TASK OBJECTIVE:
Render every line of the records below as a Markdown table with two columns, Row and Entry, numbering rows sequentially and skipping blank lines. Omit the pictures.

Dataset records:
# # # #
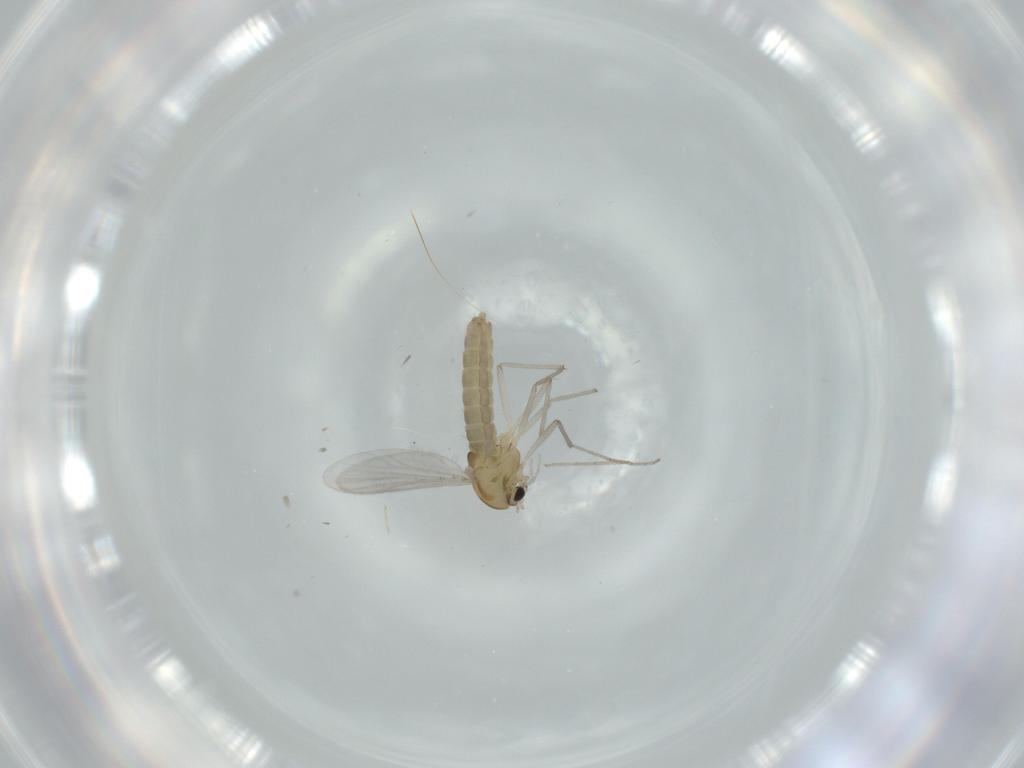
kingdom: Animalia
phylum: Arthropoda
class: Insecta
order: Diptera
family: Chironomidae
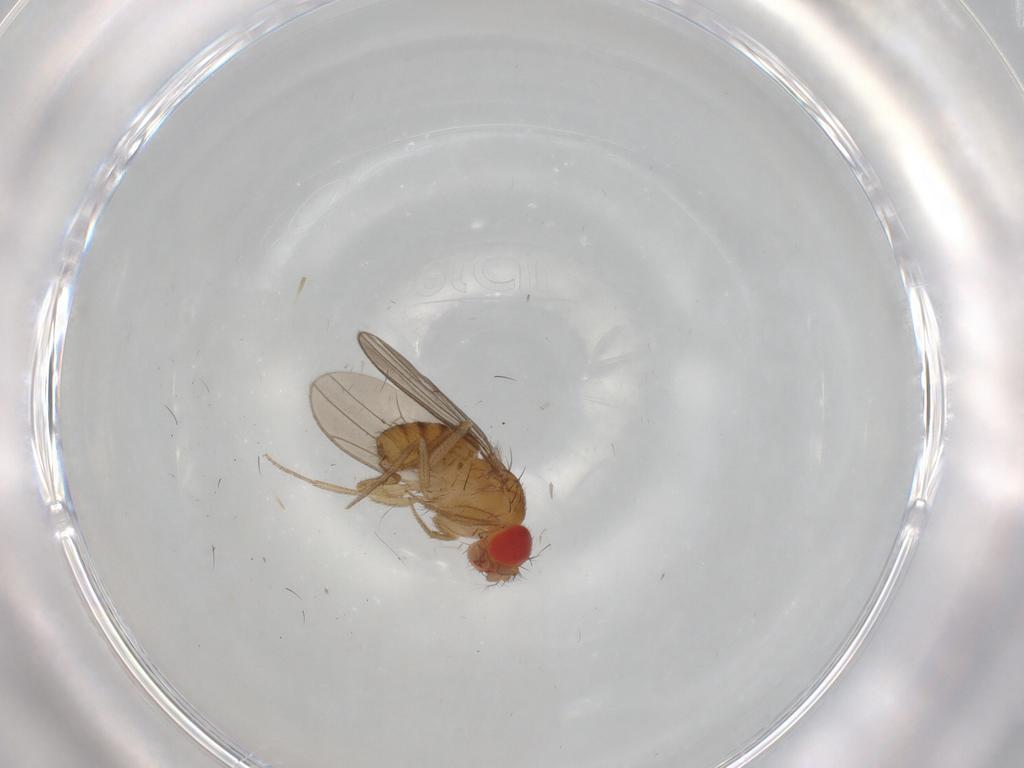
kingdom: Animalia
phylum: Arthropoda
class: Insecta
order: Diptera
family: Drosophilidae
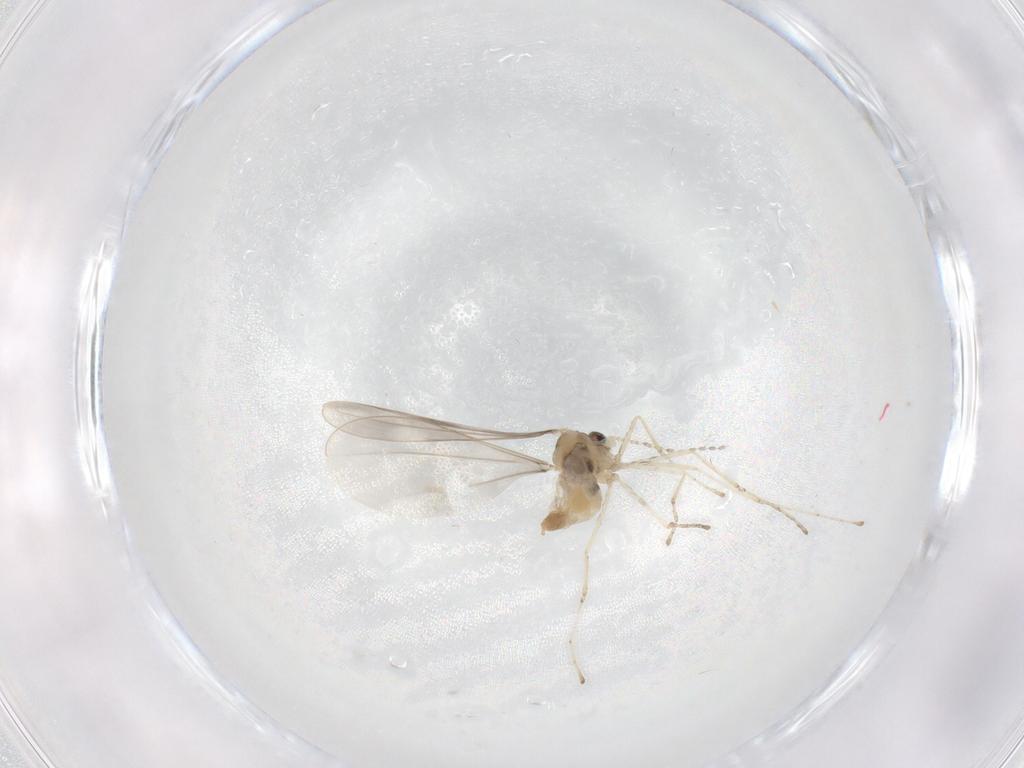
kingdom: Animalia
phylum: Arthropoda
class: Insecta
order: Diptera
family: Cecidomyiidae
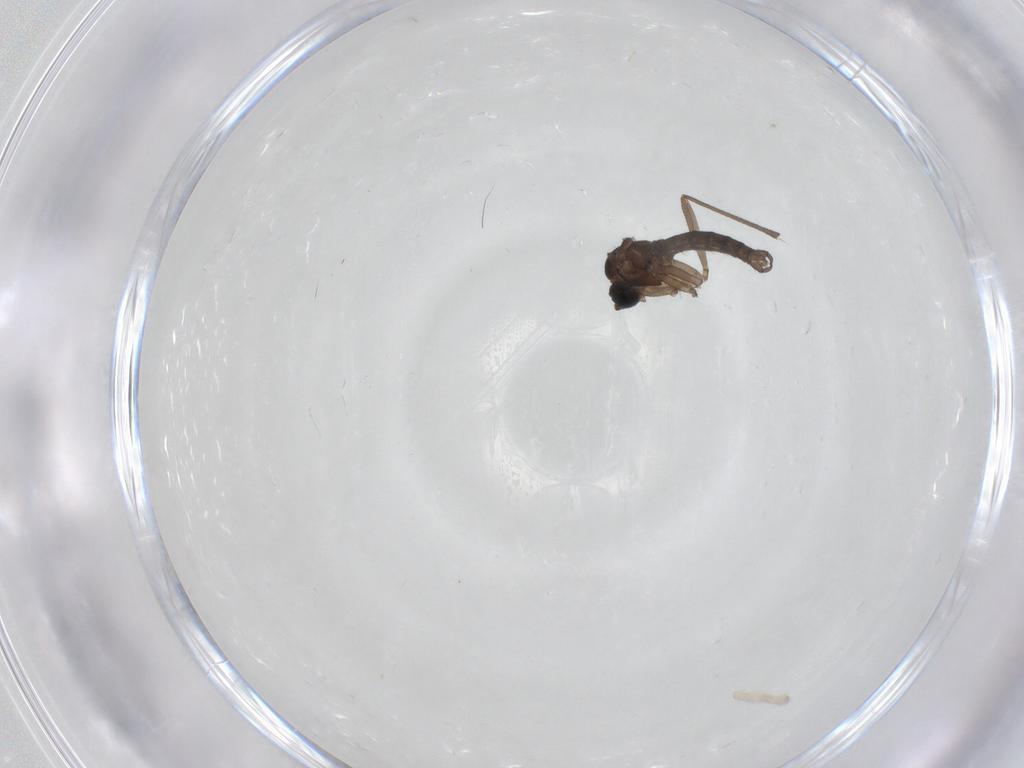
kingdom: Animalia
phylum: Arthropoda
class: Insecta
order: Diptera
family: Sciaridae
# # # #
COMPLETE RESPONSE:
| Row | Entry |
|---|---|
| 1 | kingdom: Animalia |
| 2 | phylum: Arthropoda |
| 3 | class: Insecta |
| 4 | order: Diptera |
| 5 | family: Chironomidae |
| 6 | kingdom: Animalia |
| 7 | phylum: Arthropoda |
| 8 | class: Insecta |
| 9 | order: Diptera |
| 10 | family: Drosophilidae |
| 11 | kingdom: Animalia |
| 12 | phylum: Arthropoda |
| 13 | class: Insecta |
| 14 | order: Diptera |
| 15 | family: Cecidomyiidae |
| 16 | kingdom: Animalia |
| 17 | phylum: Arthropoda |
| 18 | class: Insecta |
| 19 | order: Diptera |
| 20 | family: Sciaridae |